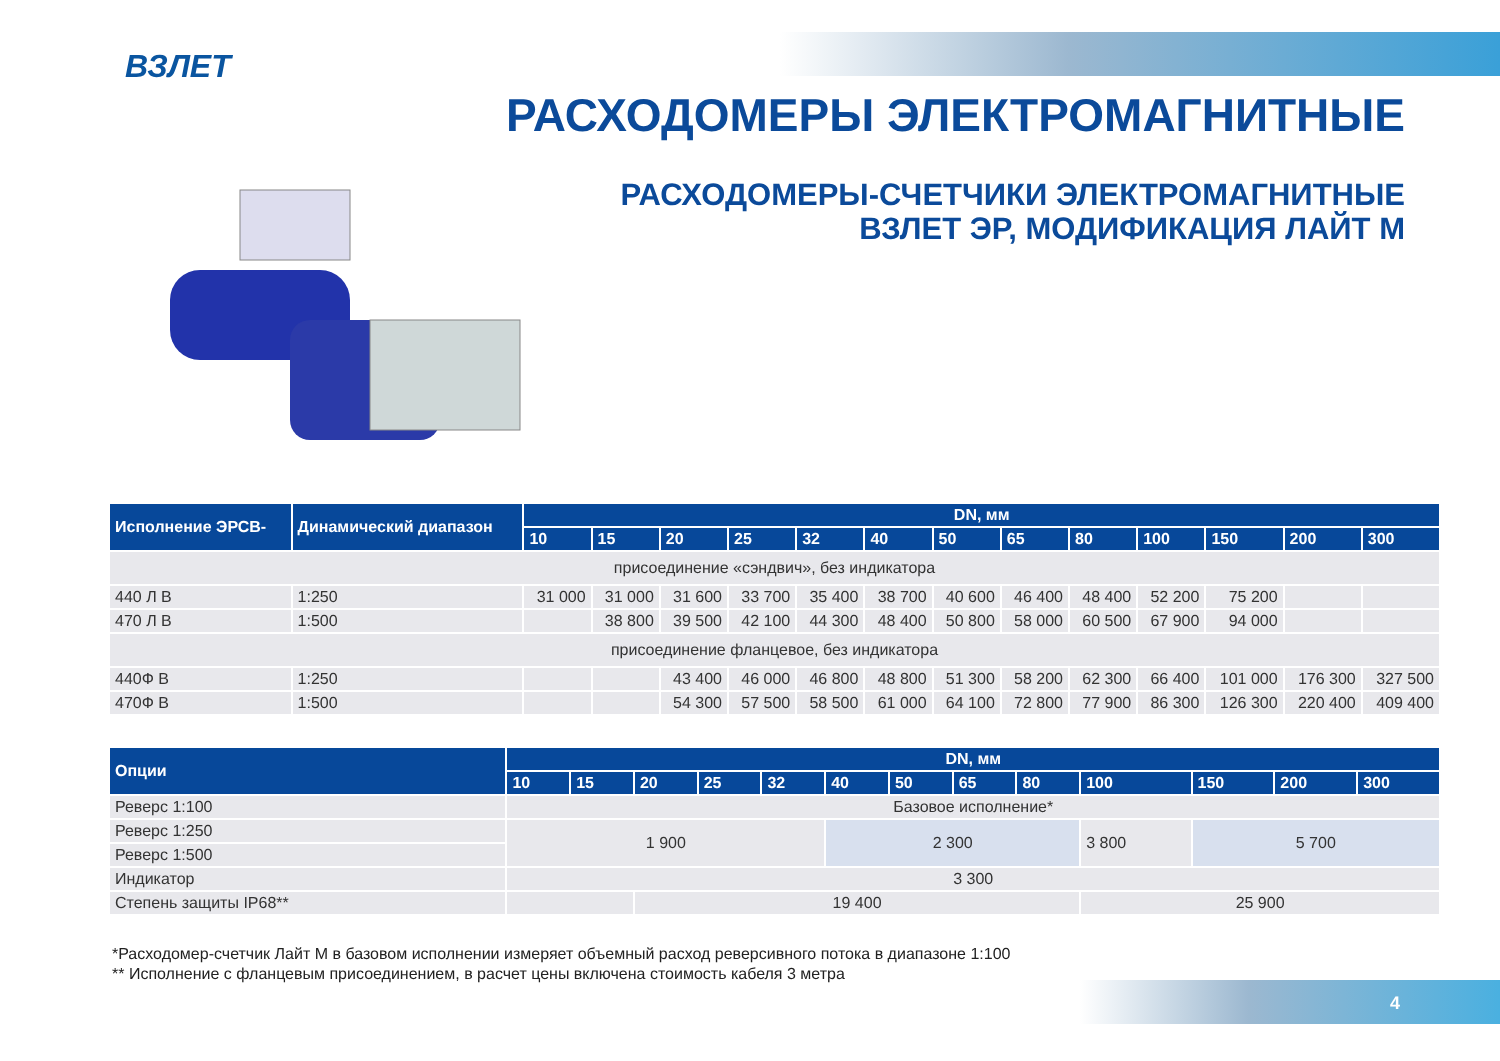ВЗЛЕТ
РАСХОДОМЕРЫ ЭЛЕКТРОМАГНИТНЫЕ
РАСХОДОМЕРЫ-СЧЕТЧИКИ ЭЛЕКТРОМАГНИТНЫЕ
ВЗЛЕТ ЭР, МОДИФИКАЦИЯ ЛАЙТ М
| Исполнение ЭРСВ- | Динамический диапазон | DN, мм | | | | | | | | | | | | |
| --- | --- | --- | --- | --- | --- | --- | --- | --- | --- | --- | --- | --- | --- | --- |
| | | 10 | 15 | 20 | 25 | 32 | 40 | 50 | 65 | 80 | 100 | 150 | 200 | 300 |
| присоединение «сэндвич», без индикатора | | | | | | | | | | | | | | |
| 440 Л В | 1:250 | 31 000 | 31 000 | 31 600 | 33 700 | 35 400 | 38 700 | 40 600 | 46 400 | 48 400 | 52 200 | 75 200 | | |
| 470 Л В | 1:500 | | 38 800 | 39 500 | 42 100 | 44 300 | 48 400 | 50 800 | 58 000 | 60 500 | 67 900 | 94 000 | | |
| присоединение фланцевое, без индикатора | | | | | | | | | | | | | | |
| 440Ф В | 1:250 | | | 43 400 | 46 000 | 46 800 | 48 800 | 51 300 | 58 200 | 62 300 | 66 400 | 101 000 | 176 300 | 327 500 |
| 470Ф В | 1:500 | | | 54 300 | 57 500 | 58 500 | 61 000 | 64 100 | 72 800 | 77 900 | 86 300 | 126 300 | 220 400 | 409 400 |
| Опции | DN, мм | | | | | | | | | | | | |
| --- | --- | --- | --- | --- | --- | --- | --- | --- | --- | --- | --- | --- | --- |
| | 10 | 15 | 20 | 25 | 32 | 40 | 50 | 65 | 80 | 100 | 150 | 200 | 300 |
| Реверс 1:100 | Базовое исполнение* | | | | | | | | | | | | |
| Реверс 1:250 | 1 900 | | | | | 2 300 | | | | 3 800 | 5 700 | | |
| Реверс 1:500 | | | | | | | | | | | | | |
| Индикатор | 3 300 | | | | | | | | | | | | |
| Степень защиты IP68** | | | 19 400 | | | | | | | 25 900 | | | |
*Расходомер-счетчик Лайт М в базовом исполнении измеряет объемный расход реверсивного потока в диапазоне 1:100
** Исполнение с фланцевым присоединением, в расчет цены включена стоимость кабеля 3 метра
4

ASSIGNED TASK: Could you transcribe all of the data exactly and omit the pictures?

TASK RESULT:
ВЗЛЕТ
РАСХОДОМЕРЫ ЭЛЕКТРОМАГНИТНЫЕ
РАСХОДОМЕРЫ-СЧЕТЧИКИ ЭЛЕКТРОМАГНИТНЫЕ
ВЗЛЕТ ЭР, МОДИФИКАЦИЯ ЛАЙТ М
| Исполнение ЭРСВ- | Динамический диапазон | DN, мм | | | | | | | | | | | | |
| --- | --- | --- | --- | --- | --- | --- | --- | --- | --- | --- | --- | --- | --- | --- |
| | | 10 | 15 | 20 | 25 | 32 | 40 | 50 | 65 | 80 | 100 | 150 | 200 | 300 |
| присоединение «сэндвич», без индикатора | | | | | | | | | | | | | | |
| 440 Л В | 1:250 | 31 000 | 31 000 | 31 600 | 33 700 | 35 400 | 38 700 | 40 600 | 46 400 | 48 400 | 52 200 | 75 200 | | |
| 470 Л В | 1:500 | | 38 800 | 39 500 | 42 100 | 44 300 | 48 400 | 50 800 | 58 000 | 60 500 | 67 900 | 94 000 | | |
| присоединение фланцевое, без индикатора | | | | | | | | | | | | | | |
| 440Ф В | 1:250 | | | 43 400 | 46 000 | 46 800 | 48 800 | 51 300 | 58 200 | 62 300 | 66 400 | 101 000 | 176 300 | 327 500 |
| 470Ф В | 1:500 | | | 54 300 | 57 500 | 58 500 | 61 000 | 64 100 | 72 800 | 77 900 | 86 300 | 126 300 | 220 400 | 409 400 |
| Опции | DN, мм | | | | | | | | | | | | |
| --- | --- | --- | --- | --- | --- | --- | --- | --- | --- | --- | --- | --- | --- |
| | 10 | 15 | 20 | 25 | 32 | 40 | 50 | 65 | 80 | 100 | 150 | 200 | 300 |
| Реверс 1:100 | Базовое исполнение* | | | | | | | | | | | | |
| Реверс 1:250 | 1 900 | | | | | 2 300 | | | | 3 800 | 5 700 | | |
| Реверс 1:500 | | | | | | | | | | | | | |
| Индикатор | 3 300 | | | | | | | | | | | | |
| Степень защиты IP68** | | | 19 400 | | | | | | | 25 900 | | | |
*Расходомер-счетчик Лайт М в базовом исполнении измеряет объемный расход реверсивного потока в диапазоне 1:100
** Исполнение с фланцевым присоединением, в расчет цены включена стоимость кабеля 3 метра
4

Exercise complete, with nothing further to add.